This winter I’ll be giving five electronic literature workshops through Blue Metropolis’s Teleliterature Program. This series of on-line writing workshops is aimed at helping to develop students’ literary interests and creativity, to enrich the educational and cultural life of students in remote regions and to promote Quebec literature. Many well-known Québec authors have participated over the past five years. This will be the program’s first foray into the realm of electronic literature. It’s an exciting twist to this already Internet-based program. What better way to introduce students to electronic literature than via the Internet?
Each workshop lasts an hour. The teachers are asked to introduce the author, the pedagogical guide and to try some exercises before the session, so this week I’ve been writing lesson plans. Here kids, try this at home:
Introduction to Electronic Literature: Putting Your Postcard Stories On the Map
This one-hour workshop will introduce students to electronic literature, a genre of web-based writing that combines literary and new media practices. The workshop objectives are two-fold: to engage students in reading new and experimental literature online, and to encourage them to experiment with creating and sharing their own stories online.
Using examples from my own work, I will introduce possibilities for using the web creatively to tell stories, and discuss ways to use the web to reach a broad audience. Many of my web-based works combine short fiction with photography and maps to tell stories about places that are important to me. In one recent project, Entre Ville, I use poetry, photography and Quicktime video to tell stories about my back alleyway. In my most recent work, Les huit quartiers du sommeil, I use Google Maps to tell stories about the eight different Montreal neighbourhoods I’ve lived in.
I will invite the students to participate in the workshop by asking them bring with them to class a very short, 250-words or less, “postcard” story about a place that’s important to them.

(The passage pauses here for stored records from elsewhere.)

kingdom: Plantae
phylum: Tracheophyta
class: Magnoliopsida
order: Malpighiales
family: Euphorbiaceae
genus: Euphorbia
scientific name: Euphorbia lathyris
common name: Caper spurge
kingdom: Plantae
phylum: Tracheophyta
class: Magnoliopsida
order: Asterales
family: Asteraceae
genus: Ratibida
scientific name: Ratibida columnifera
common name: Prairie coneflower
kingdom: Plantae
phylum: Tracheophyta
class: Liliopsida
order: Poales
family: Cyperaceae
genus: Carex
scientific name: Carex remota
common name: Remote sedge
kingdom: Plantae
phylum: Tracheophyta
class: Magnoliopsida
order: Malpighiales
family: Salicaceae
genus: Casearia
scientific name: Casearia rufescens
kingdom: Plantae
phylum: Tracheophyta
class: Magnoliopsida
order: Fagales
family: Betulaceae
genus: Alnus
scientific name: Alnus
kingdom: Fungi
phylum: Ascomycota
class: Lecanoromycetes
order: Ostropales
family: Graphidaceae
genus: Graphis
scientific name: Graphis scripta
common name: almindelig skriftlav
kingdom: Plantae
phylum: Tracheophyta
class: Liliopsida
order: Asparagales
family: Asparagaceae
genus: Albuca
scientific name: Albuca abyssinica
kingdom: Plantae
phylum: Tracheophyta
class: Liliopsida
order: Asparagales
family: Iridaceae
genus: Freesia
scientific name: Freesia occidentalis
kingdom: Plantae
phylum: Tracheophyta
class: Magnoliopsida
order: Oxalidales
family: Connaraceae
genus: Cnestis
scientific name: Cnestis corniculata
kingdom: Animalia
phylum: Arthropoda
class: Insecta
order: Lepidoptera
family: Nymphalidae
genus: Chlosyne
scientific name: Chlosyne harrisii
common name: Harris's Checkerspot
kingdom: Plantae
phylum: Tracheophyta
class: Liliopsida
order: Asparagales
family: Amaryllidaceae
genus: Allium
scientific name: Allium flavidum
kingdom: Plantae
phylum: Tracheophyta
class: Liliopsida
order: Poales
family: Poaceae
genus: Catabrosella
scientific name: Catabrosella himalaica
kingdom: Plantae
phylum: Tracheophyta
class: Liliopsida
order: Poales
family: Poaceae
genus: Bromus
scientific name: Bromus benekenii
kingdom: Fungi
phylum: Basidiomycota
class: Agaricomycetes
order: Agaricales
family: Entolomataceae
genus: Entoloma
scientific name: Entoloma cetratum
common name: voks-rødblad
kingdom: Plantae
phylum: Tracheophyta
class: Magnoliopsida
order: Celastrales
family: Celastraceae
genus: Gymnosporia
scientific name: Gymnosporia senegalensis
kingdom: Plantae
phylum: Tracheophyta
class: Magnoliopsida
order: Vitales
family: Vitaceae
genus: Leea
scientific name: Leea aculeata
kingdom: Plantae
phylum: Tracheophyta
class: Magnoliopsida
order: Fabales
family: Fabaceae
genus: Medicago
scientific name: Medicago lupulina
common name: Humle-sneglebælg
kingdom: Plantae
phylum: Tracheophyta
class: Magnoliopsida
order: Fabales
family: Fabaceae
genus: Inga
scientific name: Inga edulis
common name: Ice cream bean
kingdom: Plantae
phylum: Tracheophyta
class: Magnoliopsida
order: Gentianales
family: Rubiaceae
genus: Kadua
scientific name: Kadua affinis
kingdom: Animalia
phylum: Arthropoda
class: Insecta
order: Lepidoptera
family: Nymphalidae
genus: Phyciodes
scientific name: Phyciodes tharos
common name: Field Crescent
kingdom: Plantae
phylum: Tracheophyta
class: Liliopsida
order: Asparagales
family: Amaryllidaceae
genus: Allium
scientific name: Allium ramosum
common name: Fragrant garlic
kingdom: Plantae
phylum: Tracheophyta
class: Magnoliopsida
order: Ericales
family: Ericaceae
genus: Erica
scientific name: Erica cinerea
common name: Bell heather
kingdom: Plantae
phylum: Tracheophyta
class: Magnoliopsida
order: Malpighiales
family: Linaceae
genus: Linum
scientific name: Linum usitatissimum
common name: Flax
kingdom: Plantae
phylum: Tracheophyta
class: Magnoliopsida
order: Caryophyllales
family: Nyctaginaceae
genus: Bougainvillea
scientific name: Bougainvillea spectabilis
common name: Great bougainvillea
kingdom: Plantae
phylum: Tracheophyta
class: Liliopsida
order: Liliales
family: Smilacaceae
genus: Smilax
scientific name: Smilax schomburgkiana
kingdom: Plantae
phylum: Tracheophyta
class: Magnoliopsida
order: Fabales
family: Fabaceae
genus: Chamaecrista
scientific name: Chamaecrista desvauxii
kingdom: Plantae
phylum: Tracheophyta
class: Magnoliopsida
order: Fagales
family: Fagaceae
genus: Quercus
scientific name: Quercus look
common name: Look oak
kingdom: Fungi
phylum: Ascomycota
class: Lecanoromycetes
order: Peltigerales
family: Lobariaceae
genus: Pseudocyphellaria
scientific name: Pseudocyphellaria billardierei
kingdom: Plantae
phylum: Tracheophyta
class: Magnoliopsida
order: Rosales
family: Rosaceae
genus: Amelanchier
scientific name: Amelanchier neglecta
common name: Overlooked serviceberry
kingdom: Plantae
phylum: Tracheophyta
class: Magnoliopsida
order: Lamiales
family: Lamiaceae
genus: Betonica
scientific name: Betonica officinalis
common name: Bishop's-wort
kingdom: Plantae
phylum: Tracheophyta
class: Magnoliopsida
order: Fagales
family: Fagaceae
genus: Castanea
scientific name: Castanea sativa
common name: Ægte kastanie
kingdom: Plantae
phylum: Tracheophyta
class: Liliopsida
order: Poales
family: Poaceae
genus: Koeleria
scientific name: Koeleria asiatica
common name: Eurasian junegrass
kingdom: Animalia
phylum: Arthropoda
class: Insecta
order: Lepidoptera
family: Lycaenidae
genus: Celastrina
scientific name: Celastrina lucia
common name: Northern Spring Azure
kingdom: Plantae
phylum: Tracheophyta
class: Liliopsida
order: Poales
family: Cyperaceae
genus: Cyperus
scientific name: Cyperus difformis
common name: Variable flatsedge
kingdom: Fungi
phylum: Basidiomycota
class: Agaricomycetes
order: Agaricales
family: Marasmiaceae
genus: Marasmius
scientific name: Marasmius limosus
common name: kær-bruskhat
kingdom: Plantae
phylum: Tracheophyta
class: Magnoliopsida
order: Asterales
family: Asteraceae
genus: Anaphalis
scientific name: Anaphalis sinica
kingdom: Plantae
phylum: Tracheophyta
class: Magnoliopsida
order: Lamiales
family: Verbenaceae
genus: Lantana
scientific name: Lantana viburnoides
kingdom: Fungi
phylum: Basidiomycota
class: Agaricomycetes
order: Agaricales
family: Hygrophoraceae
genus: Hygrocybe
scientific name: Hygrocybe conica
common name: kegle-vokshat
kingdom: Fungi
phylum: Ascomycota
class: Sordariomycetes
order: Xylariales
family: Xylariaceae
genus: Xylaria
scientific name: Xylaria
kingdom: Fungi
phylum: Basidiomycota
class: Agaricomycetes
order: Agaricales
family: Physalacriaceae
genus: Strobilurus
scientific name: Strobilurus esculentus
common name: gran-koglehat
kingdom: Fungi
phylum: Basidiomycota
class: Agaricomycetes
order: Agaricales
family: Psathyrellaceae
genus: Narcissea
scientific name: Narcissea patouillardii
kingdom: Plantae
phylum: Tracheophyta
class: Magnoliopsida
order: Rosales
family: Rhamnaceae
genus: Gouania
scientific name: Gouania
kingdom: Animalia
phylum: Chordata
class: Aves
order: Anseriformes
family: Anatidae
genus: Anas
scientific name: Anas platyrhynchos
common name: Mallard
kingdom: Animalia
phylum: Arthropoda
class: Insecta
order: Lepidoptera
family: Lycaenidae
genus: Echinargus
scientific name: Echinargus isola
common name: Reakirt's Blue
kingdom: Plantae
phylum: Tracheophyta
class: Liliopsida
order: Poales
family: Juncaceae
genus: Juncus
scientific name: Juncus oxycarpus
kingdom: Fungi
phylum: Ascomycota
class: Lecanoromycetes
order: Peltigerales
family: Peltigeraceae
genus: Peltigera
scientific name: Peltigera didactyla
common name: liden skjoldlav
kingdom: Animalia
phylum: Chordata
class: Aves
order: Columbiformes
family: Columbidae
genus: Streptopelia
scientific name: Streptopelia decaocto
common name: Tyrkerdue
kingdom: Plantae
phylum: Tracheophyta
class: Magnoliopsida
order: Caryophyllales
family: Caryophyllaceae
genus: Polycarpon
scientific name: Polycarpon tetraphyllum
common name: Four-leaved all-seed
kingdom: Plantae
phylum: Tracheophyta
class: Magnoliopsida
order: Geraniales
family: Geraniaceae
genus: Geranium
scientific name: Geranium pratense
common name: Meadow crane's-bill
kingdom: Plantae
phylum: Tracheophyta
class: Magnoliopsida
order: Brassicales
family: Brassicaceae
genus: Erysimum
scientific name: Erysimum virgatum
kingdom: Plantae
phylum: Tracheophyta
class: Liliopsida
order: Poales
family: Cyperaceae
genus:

I will demonstrate how to use Google Maps “My Maps” to literally put their stories on the map. The students may choose to continue to experiment with Google Maps once the workshop is done. For example, they might create one map containing all their stories, and/or they might like to add photos to their maps. I will also provide links to many other works of electronic literature for the students to read/view.
For those of you following along at home, here are a few of the recommended readings:
Electronic Literature Organization
The Electronic Literature Organization was established in 1999 to promote and facilitate the writing, publishing, and reading of electronic literature. The ELO works to assist writers and publishers in bringing their literary works to a wider, global readership and to provide them with the infrastructure necessary to reach one another.
Electronic Literature Collection Volume One
The Electronic Literature Collection Volume One, published on the web and on CD-ROM, is intended to provide for reading, classroom use, sharing, and reference on and off the network. Anyone can request a free CD-ROM from: Electronic Literature Organization / Maryland Institute for Technology in the Humanities (MITH) / B0131 McKeldin Library / University of Maryland / College Park, MD 20742.
Electronic Literature: What is it? By N. Katherine Hayles
This essay surveys the development and current state of electronic literature, from the popularity of hypertext fiction in the 1980’s to the present, focusing primarily on hypertext fiction, network fiction, interactive fiction, locative narratives, installation pieces, “codework,” generative art and the Flash poem.
Drunken Boat – Online Journal
Issue 8 contains the Drunken Boat Panliterary Awards & links to other online journals.
Born Magazine
An experimental venue marrying literary arts and interactive media. Original projects brought to life through creative collaboration between writers and artists.